Aldo Vesnaver faisait appel d’une décision rendue en mars 2018 par la juge Julie Beauchesne. Celle-ci, sous prétexte que le dépôt d’un acte hypothécaire ne prouvait pas hors de tout doute qu’une somme d’argent avait été déboursée par le demandeur, et parce que celui-ci n’était pas parvenu à la convaincre qu’il ignorait tout des activités illégales commises par son fils dans les bâtiments, a refusé de protéger ses droits à titre de créancier hypothécaire.

Le fils de M. Vesnaver, Carl, avait plaidé coupable de culture, de trafic et d’exportation de cannabis, infractions commises entre août 2009 et juillet 2010 et pour lesquelles il a purgé une longue peine d’emprisonnement. Il était en effet la tête dirigeante d’une organisation criminelle qui s’adonnait au trafic de drogue dans la région et aux États-Unis.

Le procès avait permis de déterminer que deux immeubles situés sur la rue Bruce, à Granby — une résidence et un garage appartenant à la société de M. Vesnaver, père, dont celui-ci était l’unique actionnaire —, étaient des biens infractionnels, c’est-à-dire qu’ils ont servi à la perpétration des crimes.

En effet, la production de cannabis était en partie réalisée dans le sous-sol de la résidence, l’un des dix sites où une opération policière au printemps 2010 avait mené à la saisie de 3654 plants de cannabis, 1800 grammes de cannabis, 120 grammes de résine de cannabis, une quantité importante de matériel de production et équipements d’une valeur estimée à 10 000 $, des véhicules, une arme à feu, des munitions, du poivre de cayenne et un pistolet Taser ainsi qu’une veste pare-balle.

Peu de temps après l’arrestation de Carl Vesnaver à la frontière américaine, en 2010, le tribunal avait rendu une ordonnance de blocage sur les deux immeubles de la rue Bruce. Ceux-ci avaient été cédés par M. Vesnaver, fils, au syndic de faillite André Gabbay & Associés Inc. en décembre 2014. Puis, le 7 janvier 2016, la confiscation des deux immeubles avait été ordonnée en vertu de la Loi réglementant certaines drogues et autres substances.

Le crime ne paie pas

Des documents signés en décembre 2007 indiquent que M. Vesnaver est propriétaire des immeubles à titre de mandataire pour son fils. Un acte de prêt hypothécaire entre les deux hommes prévoit que le fils devra rembourser un prêt de 500 000 $ à son père. Celui-ci « procède ainsi puisqu’il veut donner la résidence et le garage à son fils tout en gardant un lien sur les immeubles au cas où il arriverait quelque chose », mentionne la décision des juges Julie Dutil, Jean Bouchard et Stéphane Sansfaçon, de la Cour d’appel du Québec.

À titre de créancier hypothécaire garanti, M. Vesnaver aurait normalement eu droit au remboursement de son prêt en priorité lors de la vente de la maison, dont la valeur marchande est établie à 690 000 $. Or, « si le Tribunal donnait suite à l’argument du requérant, Carl Vesnaver pourrait, par la cession de ses biens, décider de rembourser prioritairement ses créanciers au lieu de subir les répercussions découlant des mesures de confiscation des biens infractionnels.

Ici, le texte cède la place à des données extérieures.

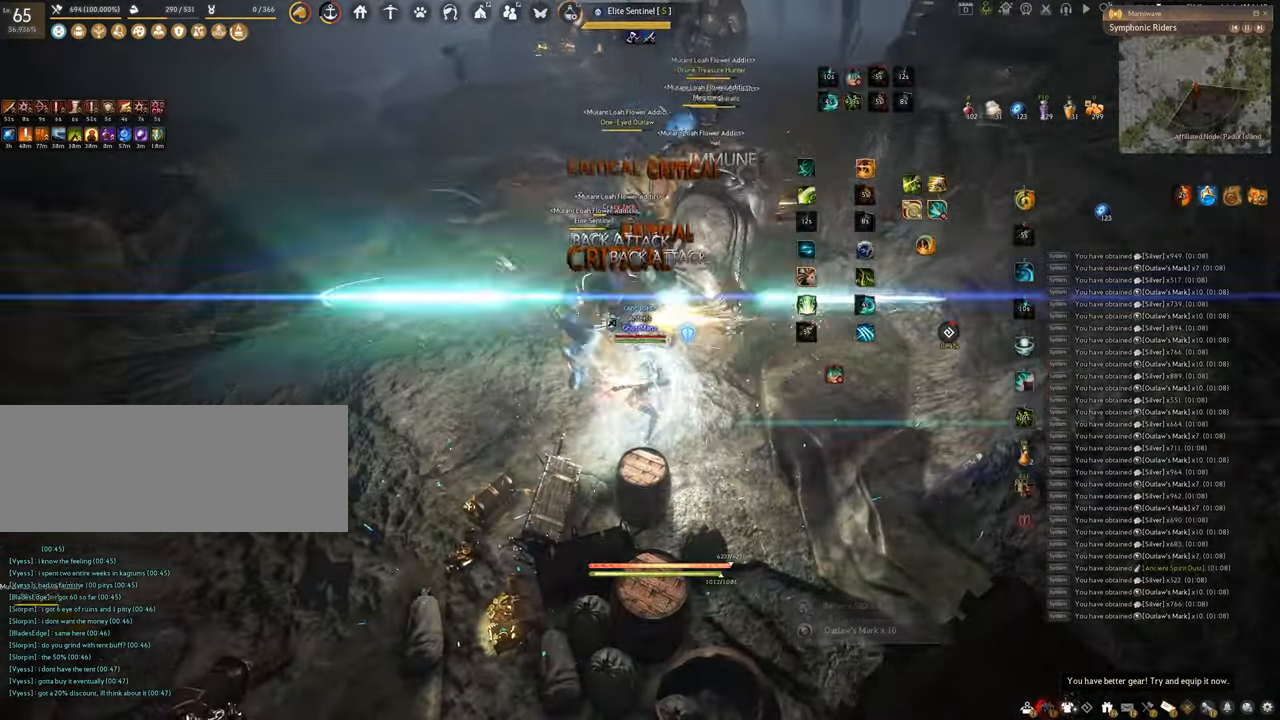
{"keys": [], "mouse": ["left"], "events": [[133, "mouse_right", "down"], [367, "mouse_right", "up"], [450, "shift", "up"], [467, "mouse_left", "down"]]}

Il apparaît illogique que ce stratagème puisse fonctionner puisque le syndic serait l’instrument de Carl. Cela reviendrait à permettre que le crime paie », avait relevé la juge Beauchesne.

Aveuglement volontaire

M. Vesnaver faisait valoir que la juge de première instance avait erré en ne reconnaissant pas son intérêt légal à titre de créancier dans la présente affaire. Il a aussi plaidé que la juge faisait erreur en concluant qu’il n’était pas innocent de toute complicité ou de collusion à l’égard des infractions commises par son fils.

Le fait qu’il savait que son fils menait un train de vie luxueux et qu’il apportait des enveloppes et des sacs comptant des milliers de dollars en argent liquide, même s’il n’occupait pas d’emploi rémunéré et « le montage financier qui permet de retirer le bien immeuble en cas de pépin » ont fait pencher la balance en défaveur de M. Vesnaver.

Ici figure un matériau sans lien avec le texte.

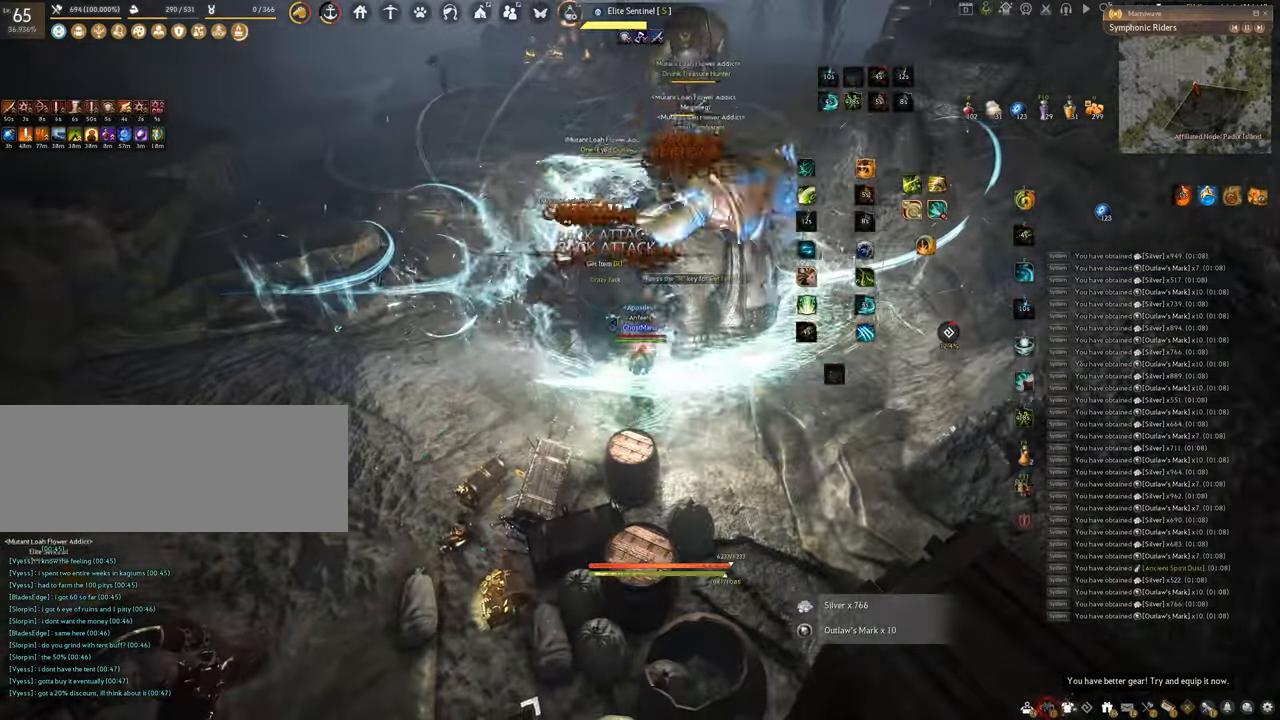
{"keys": ["f"], "mouse": [], "events": [[266, "f", "down"], [417, "mouse_left", "up"]]}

Il revient au demandeur et non au ministère public de prouver hors de tout doute raisonnable l’absence de complicité, ont rappelé les magistrats de la Cour d’appel.

« L’aveuglement volontaire peut être suffisant pour faire la démonstration d’une entente ou de la connaissance équivalant à la collusion », ont-ils indiqué, se rangeant derrière les arguments de la juge Beauchesne.